WHAT IS EXPECTED: Return exactly the span of lines in the following data that opens with the line containing "right shoulder: (797, 823)" and closes with the line containing "right shoulder: (1012, 865)". Include nothing else.

MATERIAL SHOWN:
-------------------------
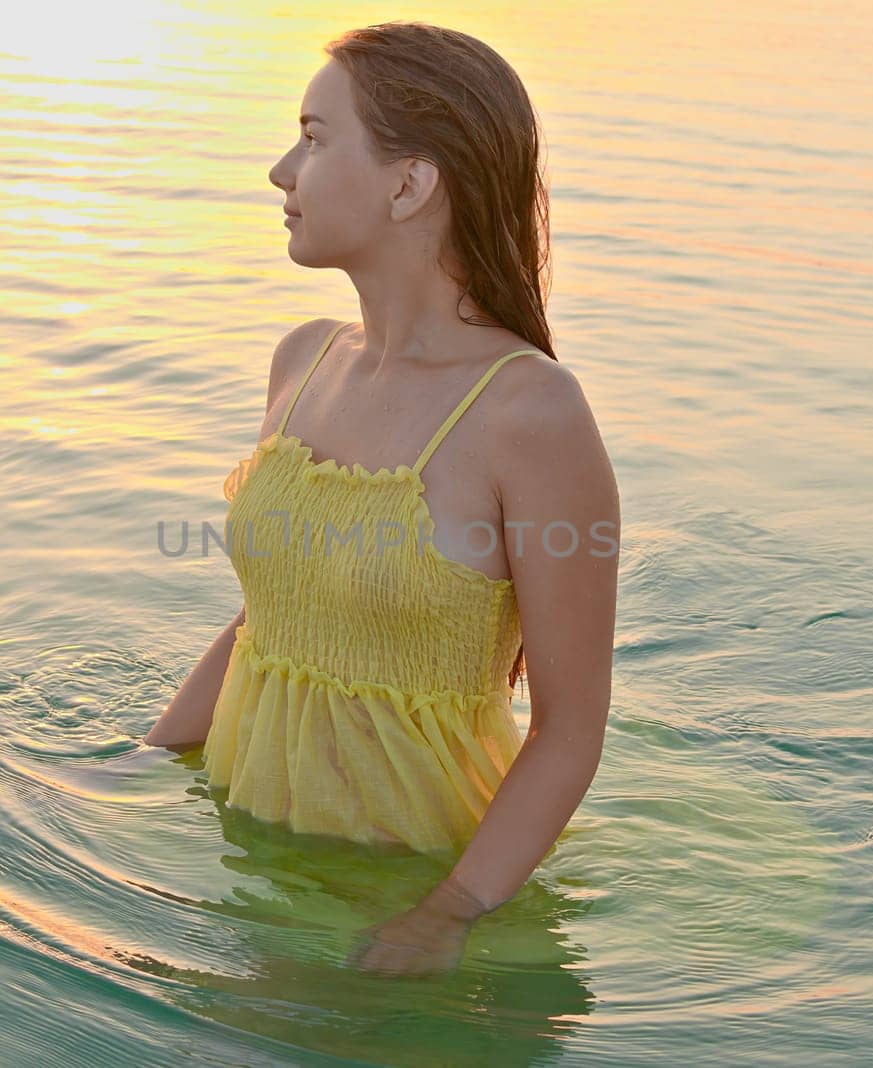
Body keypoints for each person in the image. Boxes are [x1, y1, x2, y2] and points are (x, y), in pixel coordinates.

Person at [144, 20, 619, 977]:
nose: (282, 170)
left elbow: (571, 732)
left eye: (316, 139)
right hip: (250, 849)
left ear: (410, 184)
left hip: (421, 875)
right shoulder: (301, 360)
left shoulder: (531, 412)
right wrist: (137, 763)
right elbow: (261, 623)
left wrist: (448, 914)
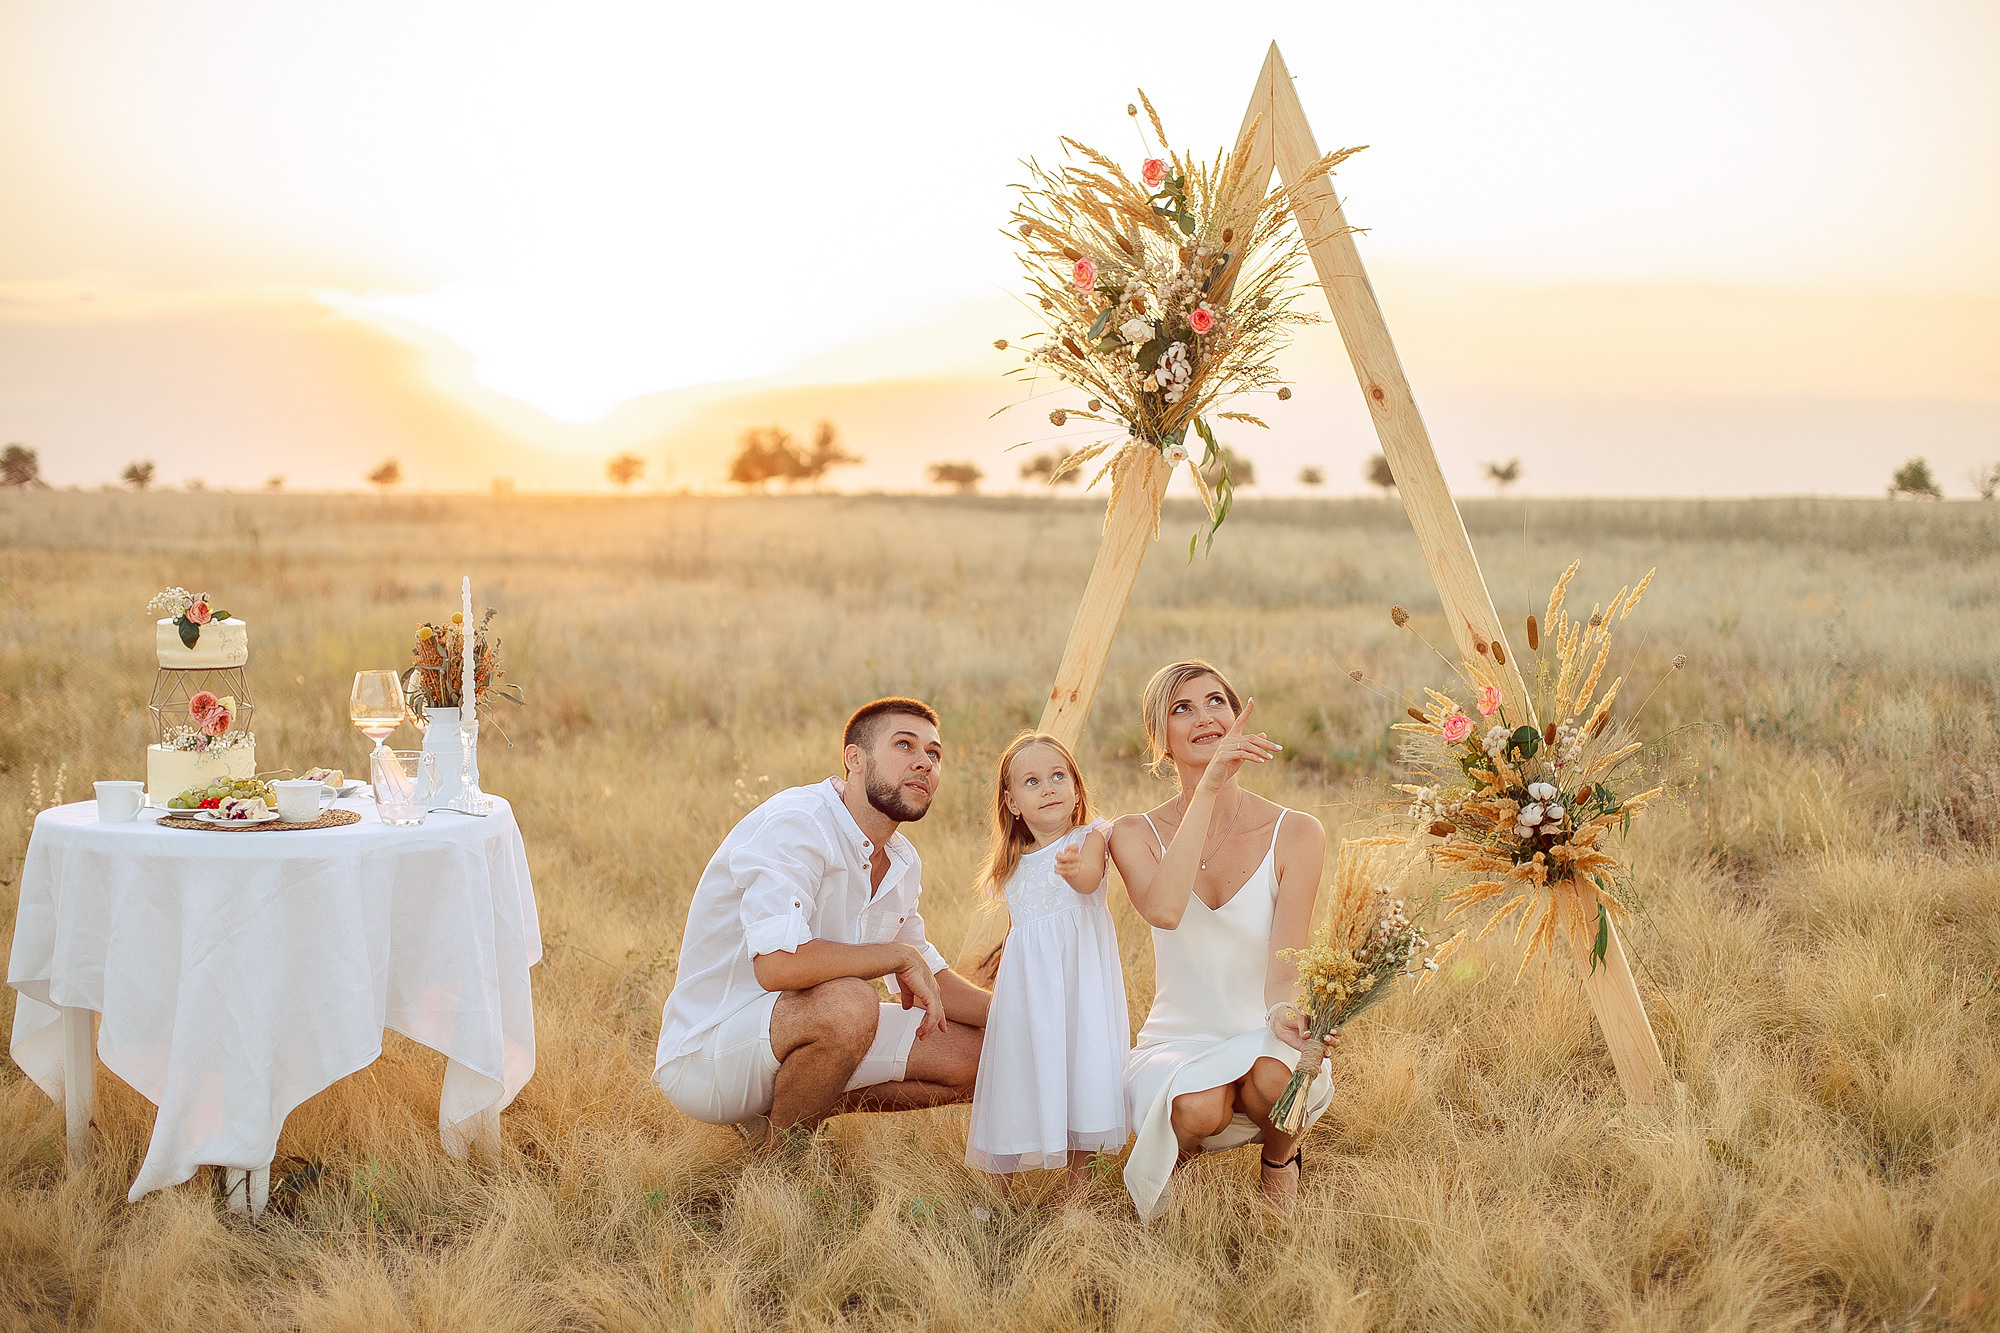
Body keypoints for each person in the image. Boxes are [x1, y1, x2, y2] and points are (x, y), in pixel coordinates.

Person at [654, 698, 989, 1149]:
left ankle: (789, 1111)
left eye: (934, 754)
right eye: (904, 745)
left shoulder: (903, 861)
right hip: (709, 1052)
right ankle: (781, 1170)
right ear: (855, 759)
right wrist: (894, 955)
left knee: (982, 1053)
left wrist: (1018, 1016)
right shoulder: (797, 823)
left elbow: (928, 978)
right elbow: (777, 965)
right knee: (851, 1002)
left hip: (795, 1034)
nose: (924, 764)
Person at [1109, 660, 1334, 1218]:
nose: (1205, 717)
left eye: (1216, 702)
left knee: (1276, 1074)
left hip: (1259, 1030)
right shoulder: (1133, 832)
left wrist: (1286, 1012)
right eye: (1181, 709)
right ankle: (1174, 1169)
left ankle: (1280, 1166)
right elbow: (1163, 909)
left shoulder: (1297, 832)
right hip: (1176, 1039)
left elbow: (1288, 961)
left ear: (1237, 719)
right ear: (1160, 739)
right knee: (1199, 1103)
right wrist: (1205, 790)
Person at [963, 733, 1131, 1196]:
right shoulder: (1012, 865)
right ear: (1013, 802)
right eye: (1033, 781)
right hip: (1028, 997)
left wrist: (1076, 870)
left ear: (1076, 788)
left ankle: (1079, 1200)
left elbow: (1090, 878)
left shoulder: (1089, 838)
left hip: (1081, 989)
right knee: (1017, 1080)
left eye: (1059, 776)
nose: (1049, 787)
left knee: (1084, 1076)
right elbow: (1018, 935)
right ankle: (999, 1199)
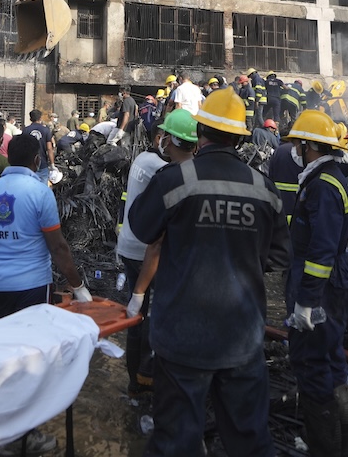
-------------------------
OUTPUT OF THE EXERCISE:
right shoulder: (797, 823)
left elbow: (928, 978)
right elbow: (777, 965)
right knee: (851, 1002)
left hip: (795, 1034)
nose: (924, 764)
Person at [1109, 660, 1334, 1218]:
nose: (1205, 717)
left eye: (1216, 702)
left knee: (1276, 1074)
left hip: (1259, 1030)
right shoulder: (1133, 832)
left wrist: (1286, 1012)
right eye: (1181, 709)
right ankle: (1174, 1169)
left ankle: (1280, 1166)
right elbow: (1163, 909)
left shoulder: (1297, 832)
right hip: (1176, 1039)
left elbow: (1288, 961)
left ear: (1237, 719)
right ear: (1160, 739)
right knee: (1199, 1103)
right wrist: (1205, 790)
Person at [963, 733, 1131, 1196]:
right shoulder: (1012, 865)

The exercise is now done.